After our pounding by the derecho on Wed. night and with the forecast indicating we may have round two coming in several days we decided to seek a more protected anchorage. On Sunday a little after sunrise we along with Cool Cat and Wreckless Faith departed Staniel Cay to make the 55+ mile sail down to Georgetown.
Those in the know troll along “the drop off” on the eastern side of the islands where in less than the length of a football field the depths typically go from 100+ feet to several thousand. As we made our way out into the ocean I had the two fishing poles rigged and ready to go with the hand lines not yet rigged. As soon as the depth finder indicated we were at the drop off I set the two poles and began to rig the hand lines. Not 30 seconds after setting the lines with the poles they both began to scream “zzzzzzzzzzzz” indicating we had fish on and they were running out our lines. I grabbed the starboard pole and Katie raced towards the port pole but the fish got off before she reached the pole, darn. I started reeling in the pole with the fish putting up quite the fight, I’d reel in a bunch then the fish would reel out a bunch. After 10 minutes of fighting I prevailed and had the fish in the dinghy. Black-fin Tuna (Thunnus atlanticus) are the smallest in the tuna family and are found in the western Atlantic from Cape Cod to Brazil.

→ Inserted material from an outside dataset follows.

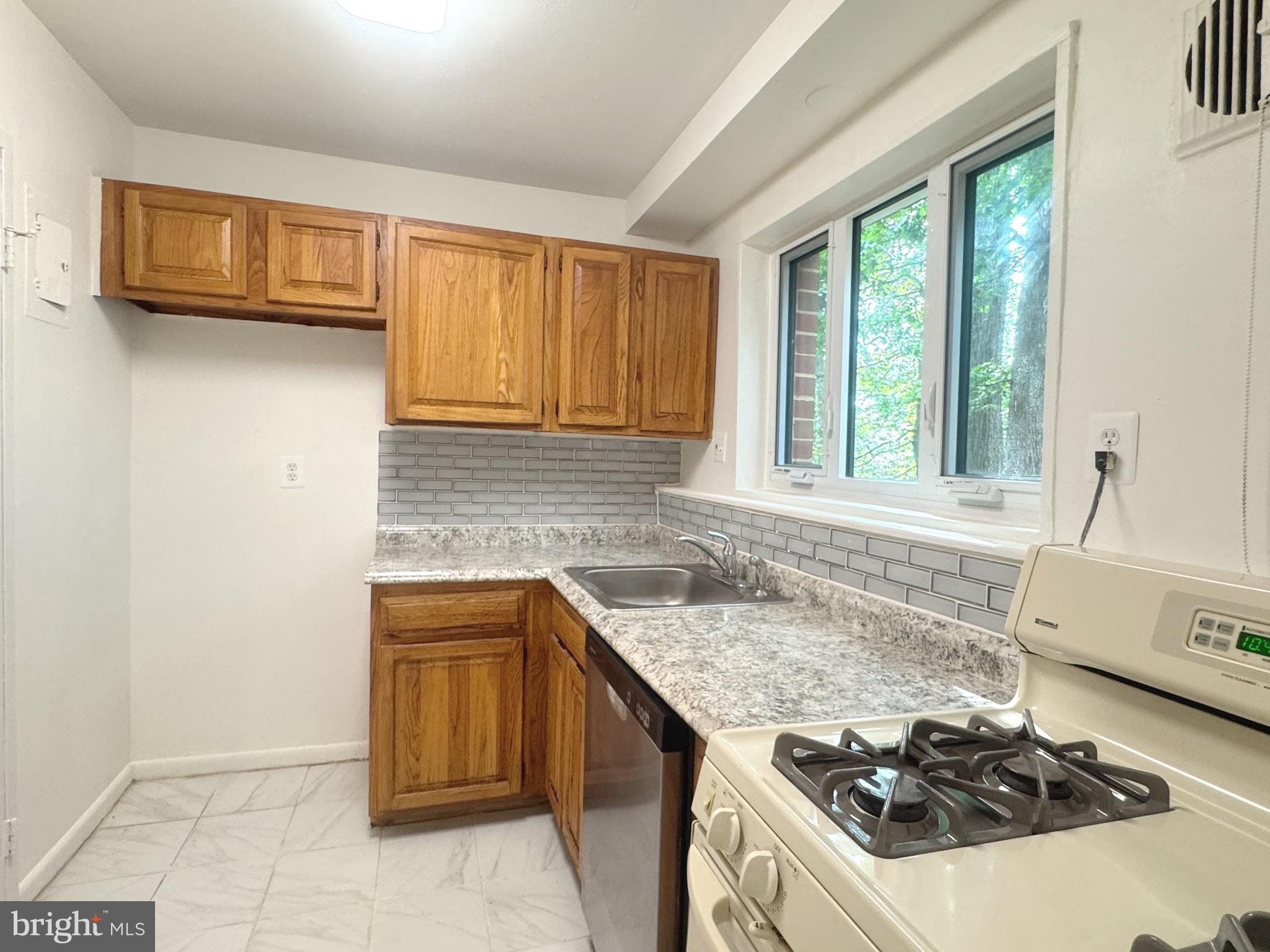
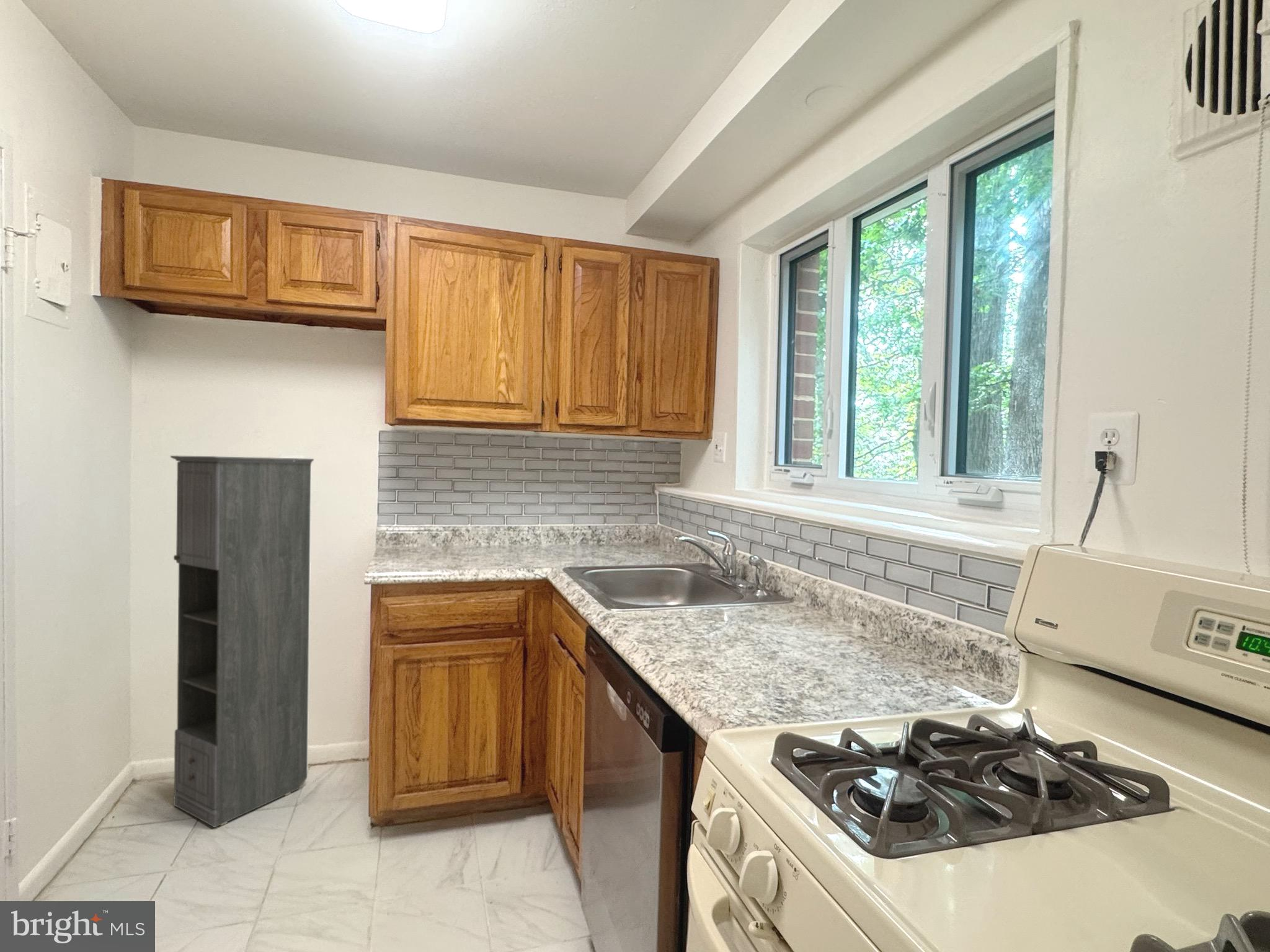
+ storage cabinet [170,455,314,828]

Once we have a fish aboard there are several options as how to proceed. First, I immediately cover the fish’s eyes with my hand or a rag which calms it down. Next, the fish typically gets some rum in its gills. We like to share and it’s a somewhat happy humane ending. However, for tuna there is no rum involved. They are unique in that they and mackerel sharks are the only species of fish that can maintain a body temperature higher than that of the surrounding water. Therefore, they need to be bled out to prevent the meat from spoiling. This requires cutting a vein while holding the fish to prevent the cockpit from turning into a horror film scene.
As soon as Hoku saw we had a tuna she asked me if I would make one of her favorite fish recipes, Blackened Tuna Sushi. It’s one of my favorite sushi recipes and very easy to prepare. The difficulty is in getting the fresh tuna which we just happen to have.
- 1-2 slabs of sushi grade raw tuna
- 2 Tbs Fennel seeds or 1 tsp ground
- 1 Tbs brown sugar
- 1 garlic clove finely chopped
- ½ tsp each ground nutmeg, cinnamon, white pepper, black pepper and salt
- ¼ tsp ground red pepper
- ¼ stick butter
- soy sauce and wasabi for serving
- Combine all herbs and spices and grind in grinder or chop finely with a knife creating a dry rub. Heat butter in frying pan until melted the roll tuna in butter. Use a plate or flat dish and spread rub evenly then roll the tuna to cover all sides with rub.
- Heat butter being careful not to burn and sear tuna in butter for 5-7 seconds on each side. Remove and use a sharp knife to slice the tuna into ¼ inch thick slices and arrange on a plate or serving dish. Serve immediately with soy sauce and wasabi. In Japanese tradition pinch the wasabi with your thumb and two fingers to form a mini Mt. Fuji.